- _Instructions for the task_
Where a line in the data below includes the word "knee", count it. State the total and nothing more.

- _Dataset records_

=== Section Start ===

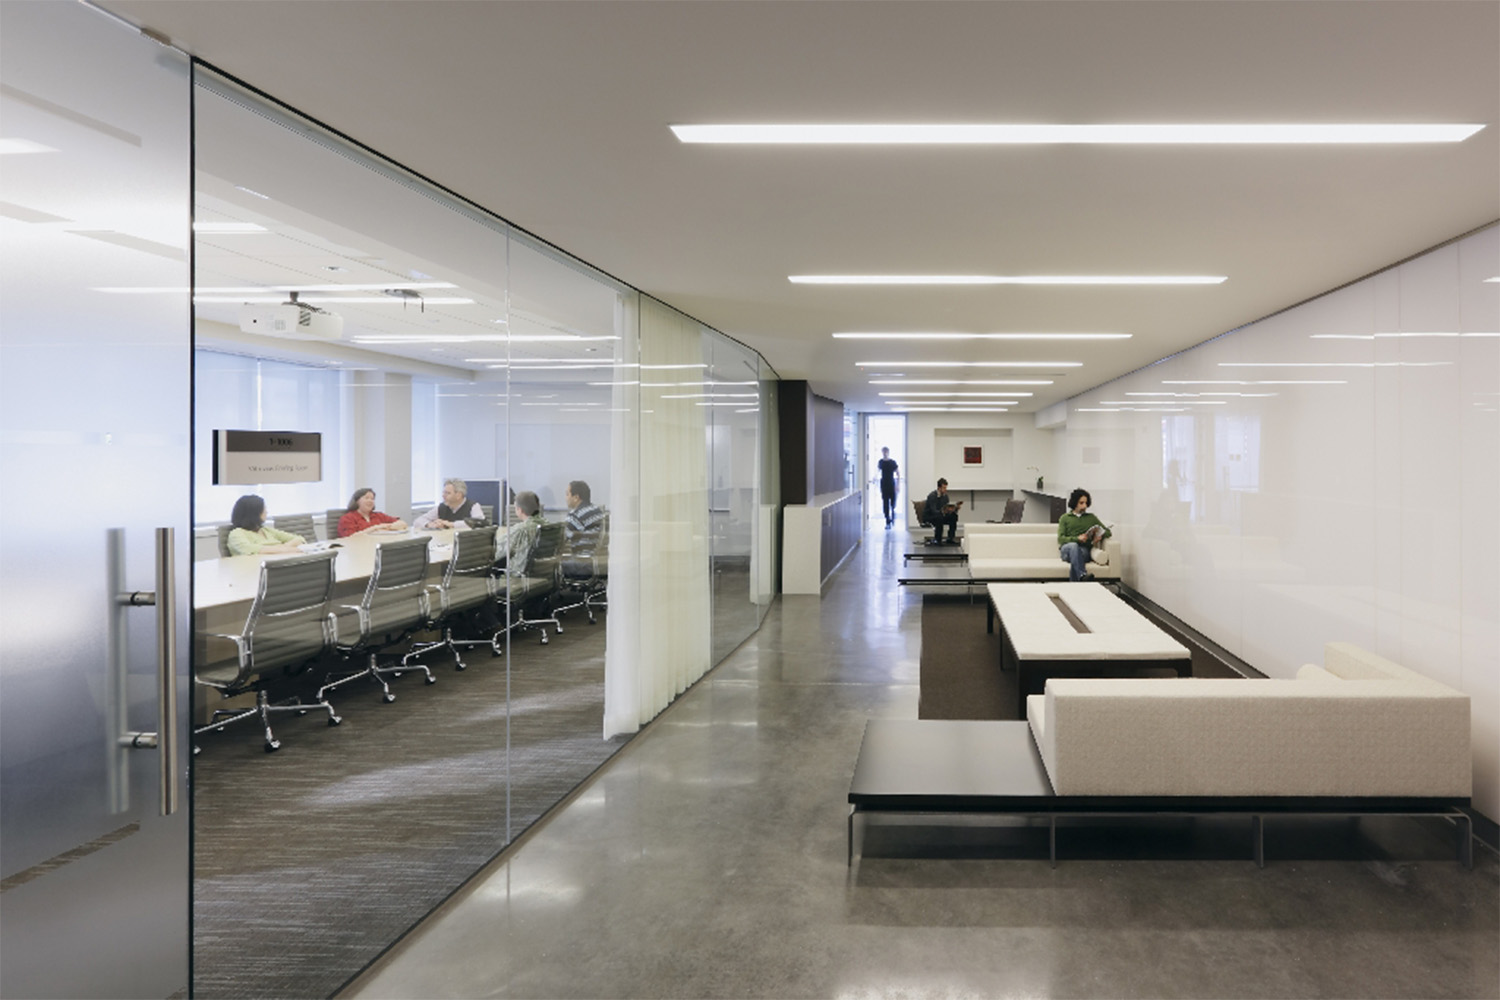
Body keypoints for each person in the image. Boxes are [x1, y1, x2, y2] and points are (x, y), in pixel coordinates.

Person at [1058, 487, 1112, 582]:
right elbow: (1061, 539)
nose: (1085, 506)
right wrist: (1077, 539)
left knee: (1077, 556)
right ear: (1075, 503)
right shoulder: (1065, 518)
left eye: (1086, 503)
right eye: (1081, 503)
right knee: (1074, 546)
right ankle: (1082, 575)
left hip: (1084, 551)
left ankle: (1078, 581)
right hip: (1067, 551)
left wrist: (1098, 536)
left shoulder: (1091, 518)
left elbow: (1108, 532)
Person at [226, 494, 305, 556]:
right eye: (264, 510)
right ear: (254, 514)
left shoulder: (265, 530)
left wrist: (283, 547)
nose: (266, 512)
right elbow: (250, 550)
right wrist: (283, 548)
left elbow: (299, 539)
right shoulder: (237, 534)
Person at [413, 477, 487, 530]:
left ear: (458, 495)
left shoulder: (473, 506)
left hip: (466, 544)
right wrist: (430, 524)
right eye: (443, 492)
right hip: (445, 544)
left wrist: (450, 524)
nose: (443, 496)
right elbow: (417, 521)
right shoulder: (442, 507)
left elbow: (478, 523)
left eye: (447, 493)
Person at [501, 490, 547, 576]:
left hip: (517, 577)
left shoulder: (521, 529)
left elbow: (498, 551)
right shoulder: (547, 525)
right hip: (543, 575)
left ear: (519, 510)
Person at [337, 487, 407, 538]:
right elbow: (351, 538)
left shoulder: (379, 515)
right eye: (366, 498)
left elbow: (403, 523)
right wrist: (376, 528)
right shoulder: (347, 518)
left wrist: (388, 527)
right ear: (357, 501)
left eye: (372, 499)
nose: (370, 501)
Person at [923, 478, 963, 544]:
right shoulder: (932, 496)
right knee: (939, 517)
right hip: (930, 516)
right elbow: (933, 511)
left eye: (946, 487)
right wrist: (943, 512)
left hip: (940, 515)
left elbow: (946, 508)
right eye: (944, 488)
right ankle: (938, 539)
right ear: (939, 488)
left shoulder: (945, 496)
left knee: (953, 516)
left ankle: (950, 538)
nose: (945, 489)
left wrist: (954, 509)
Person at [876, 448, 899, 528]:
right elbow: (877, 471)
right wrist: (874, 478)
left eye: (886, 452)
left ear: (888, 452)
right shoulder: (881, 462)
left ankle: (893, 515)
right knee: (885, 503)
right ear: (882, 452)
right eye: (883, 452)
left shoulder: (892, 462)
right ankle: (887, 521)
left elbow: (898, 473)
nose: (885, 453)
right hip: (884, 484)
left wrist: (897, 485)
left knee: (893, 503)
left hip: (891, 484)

=== Section End ===

- _Written answer_
6